California’s Financial Regulator Probes Firms Offering Crypto Interest Accounts

Sushiswap

The California Department of Financial Protection and Innovation (DFPI) said in a recent publication that it is “actively investigating” companies that provide crypto interest accounts to investors in the United States.

DFPI Investigates Crypto Interest Account Providers

The financial regulator said it is looking into crypto interest account providers, especially those that are preventing users from withdrawing from and transferring between their accounts.

DFPI stated that most of these crypto interest account providers may not have “adequately” informed users about the risks they face when they fund their accounts.

In its publication, the regulator cited actions it had taken against crypto lending firms, BlockFi and Voyager Digital, saying it discovered that some crypto interest accounts were unregistered securities.

“The purpose of securities registration, in part, is to ensure that investors receive all material information needed to evaluate whether to enter into these crypto-interest account arrangements, such as risks being taken with deposited funds.

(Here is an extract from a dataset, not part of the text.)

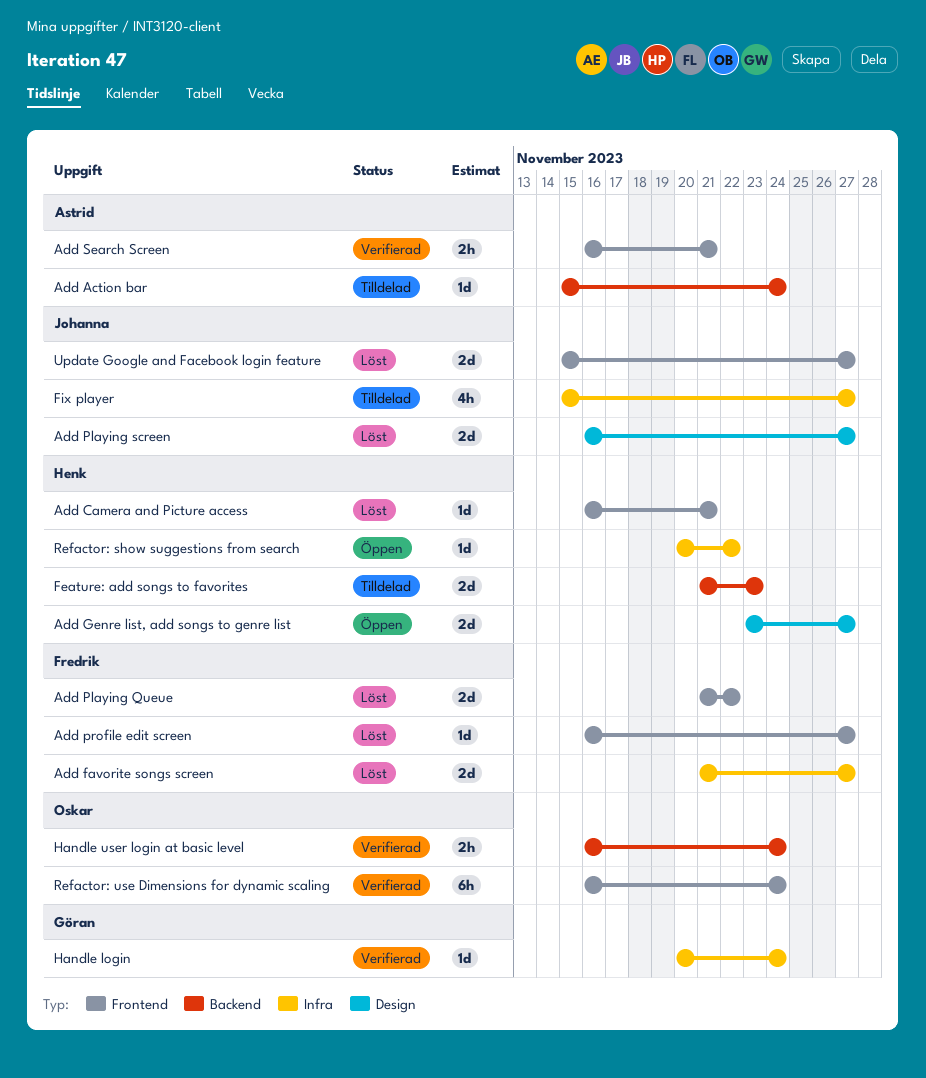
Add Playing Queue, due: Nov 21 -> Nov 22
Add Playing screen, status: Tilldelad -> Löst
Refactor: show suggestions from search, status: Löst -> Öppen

The Department is investigating whether other crypto-interest account providers are violating laws under the Department’s jurisdiction,” DFPI said.

The financial regulator further urged Californian investors using crypto interest account providers that have suspended withdrawals and transfers on their platforms to submit complaints to the department.

Regulators Intensify Focus on Crypto

The recent crash in the crypto market caused some crypto lending platforms to suspend trading and withdrawals, making it difficult for customers to access their funds. The collapse of crypto prices and the decision of crypto lenders to pause withdrawals have forced regulators to intensify their focus on the industry in an effort to safeguard investors.

In May, finance ministers and central bankers from the Group of Seven (G-7) industrialized nations called for a swift and comprehensive regulation of crypto assets following the market crisis. Last month, the Council’s presidency and the European Parliament agreed on the Markets in Crypto-Assets (MiCA) regulation to protect investors and preserve financial stability.

The Bank of England (BoE) advised on stricter crypto regulations, citing market “vulnerabilities.”